Infelizmente o que já foi chamado de templo do futebol, virou uma fábrica de desviar dinheiro, onde de pelo menos 2 em 2 anos ou 3 em 3 anos ele fecha para GRANDES reformas. Reformas essas que mudam totalmente as características do grandioso estádio.
Salvo engano, o próprio teto do maracanã era tombado pelo patrimônio histórico. Derrubaram ele e o que aconteceu? NADA.
O dinheiro gasto nessas grandes reformas ditas desnecessárias, (somente para se adequar padrão fifa, padrão coi, sendo este último diferente do anterior que serão necessárias mais reformas), poderiam estar construindo até outros estádios, incentivando mesmo o esporte em um todo.
Nesse ponto acontece justamente ao contrário, o que deveria ser incentivado é desincentivado, vide demolição do complexo esportivo Julio Delamare e Célio de Barros. Indo mais além ainda temos o autódromo que já foi palco de conquistas de grandes campeões.
Infelizmente é isso.

Unknown disse...

Já fiz inúmeros cursos no IPHAN e tombamento é complicado, há vários tipos, em muitos casos não é como o povo acha, "não pode derrubar", mas é algo que deve ser visto sim.
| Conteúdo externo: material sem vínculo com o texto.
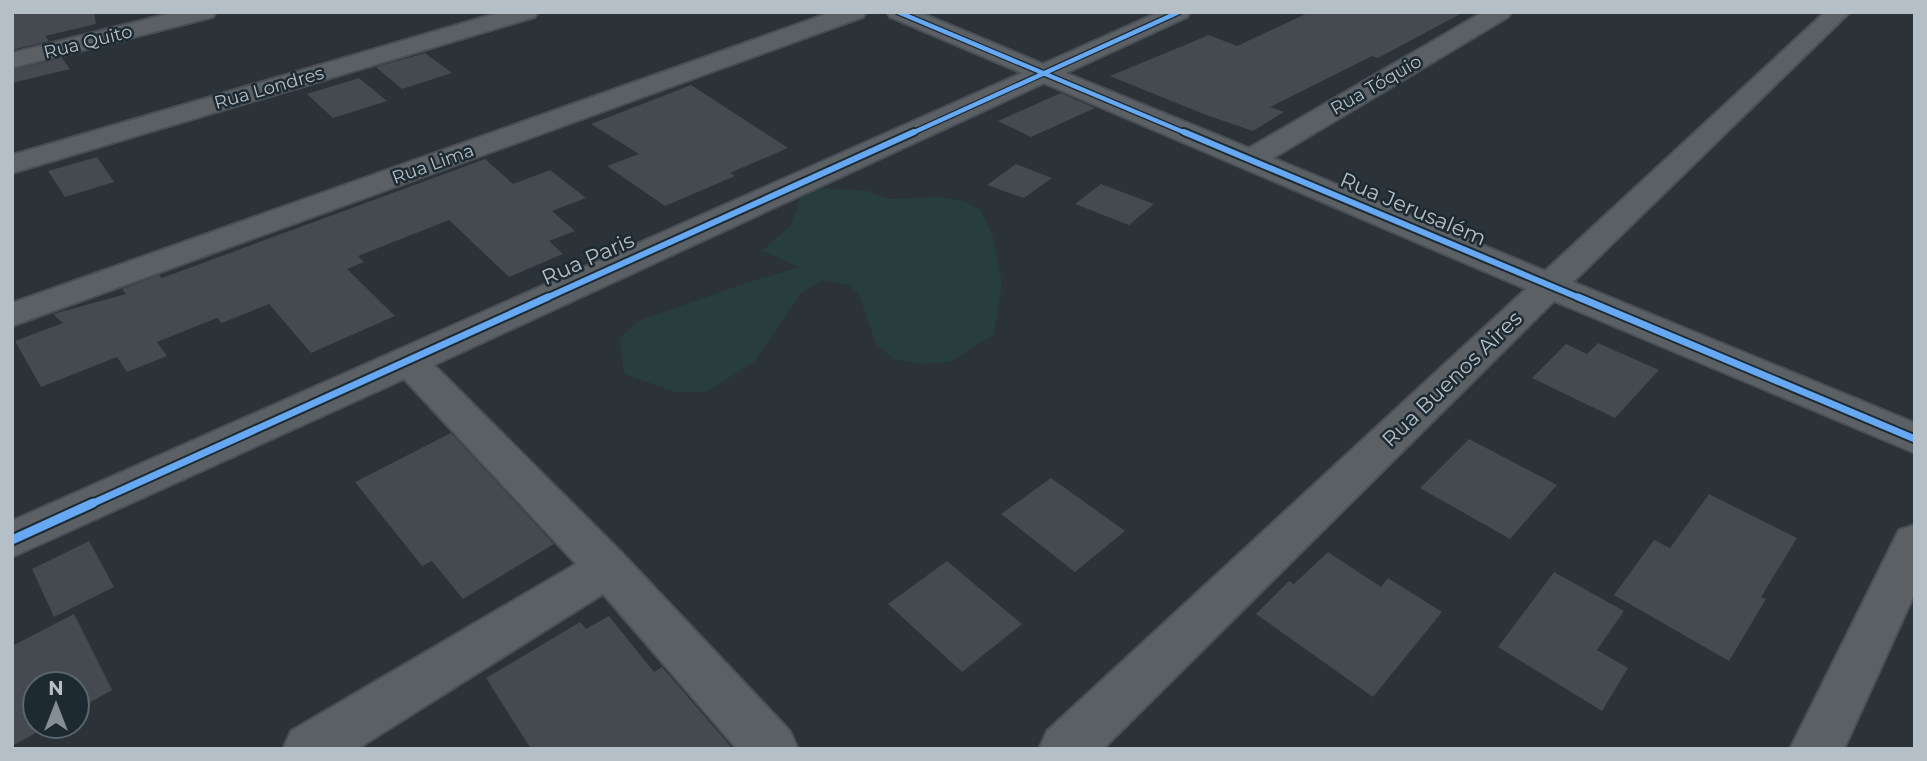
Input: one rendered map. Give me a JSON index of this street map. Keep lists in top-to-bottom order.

De resto está perfeito. É isso mesmo! E e no caso Julio Delamare e Célio de Barros, é um berço de atletas, uma série de fatores que não são considerados pelo atual governo. E um novo Estádio, Recreio, Jacarepaguá, tanto local com espaço. Lógico que mais cedo, mais tarde o Maracanã iria receber uma reforma, mas não deixar de ser Maracanã. Como disse para muitos, não existe mais Maraca para mim!